As a Guild we’d already seen Karazhan’s allure up close: a party of five of us had ventured into the catacombs below the Tower after the interim patch deployed. We’d farmed the spirits that had appeared there, one at a time, and the stacks of cloth we sold were snapped up within minutes, giving vital gold for the Guild raiding effort. Our priest even snagged a Blue L68 staff, and the joy when that dropped is still recalled even now. We were 5 manning L70 mobs, in sub-standard gear, and it was glorious. I remember that priest riding from Hellfire to Shadowmoon on opening day just so she could see what the Flying Mounts looked like. I suppose I should have grasped then how important the ability to use the Z Axis would become for players.

On reflection, the Burning Crusade was a lot more fun than I previously remembered. The process of 60-70 is recalled in a lot more detail than I could ever do with 1-60, mostly because it was done entirely with my husband in tow, and often with groups of Guildies. Those early days in Hellfire, how it felt like a real slog to head east to Zangermarsh. The marshes and the joy of the early instances, and how hard they truly were. The ridiculousness of ‘clown’ gear when there was no way to transmog the disparate looks away. Mostly however it was the sense of true discovery: unspoilt for what was to come, there were some genuine jaw dropping moments. There was also some real slogs: six and a bit hours to do the easiest dungeon in Auchindoun with five changes of personnel. The first run of the Shattered Halls as a guild five man and my Husband becoming a tank again.

Just how hard EVERYTHING was, and that it made the entire experience UTTERLY BRILLIANT.

Now the Legion are back, it’s not quite the same.
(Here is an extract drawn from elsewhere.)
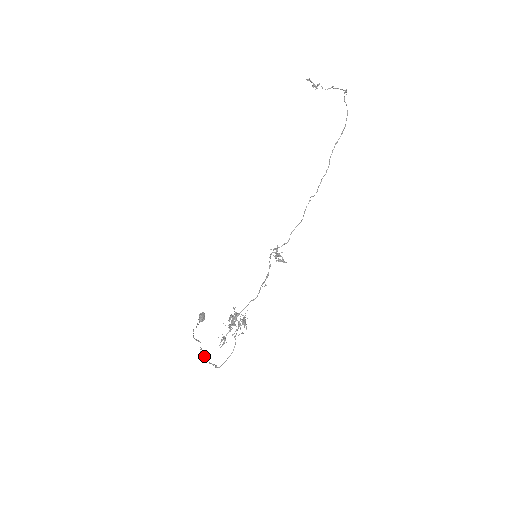
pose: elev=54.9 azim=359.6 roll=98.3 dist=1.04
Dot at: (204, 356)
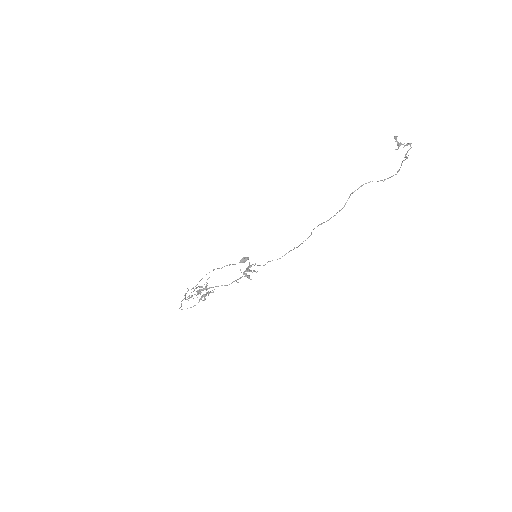
Dot at: (185, 295)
I couldn’t tell you why, either: you would think that re-introducing those quintessential Big Bads would inflame passion but somehow… nope, not happening. I realise now, of course, it’s not the Company’s fault but very much my own. It was a particular time, a different set of circumstances, and looking back on those days, I’d not change a single thing, and am glad I stuck with it. My best friends were there, and it was more fun than had ever been had with pixels before.

For that reason alone, The Burning Crusade was a brilliant Expansion.

2 thoughts on “Warcraft 4 Scrubs :: The Day Before You Came

  1. As a new player I had much trouble to understand that there were no prerequisites beyond getting to a certain level to enter a new expansion’s content. I see how some people wouldn’t like that because it would make joining a guild pretty much a mandatory thing, or at least looking for some reliable friends who’d make free some time in their schedule for someone (sidenote: seem to be exaggerated expectations for people these days, it’s been a long time since someone did that for me). Yet as a new player I didn’t feel as if it was a bad thing in any way to spend some time doing “old” content. In fact I did do some Argent Dawn in Eastern Plaguelands and a bit of Silithus (and, accidentally, the Ahn’Qiraj-quest line). To this day I think transition from one expansion to the next is something that needs work, especially since these days they rely heavily on that one ongoing story line and pretend to be a timestream. If it bothered you for seven years, you’d think it actually was a problem for a sub-group of players, wouldn’t you?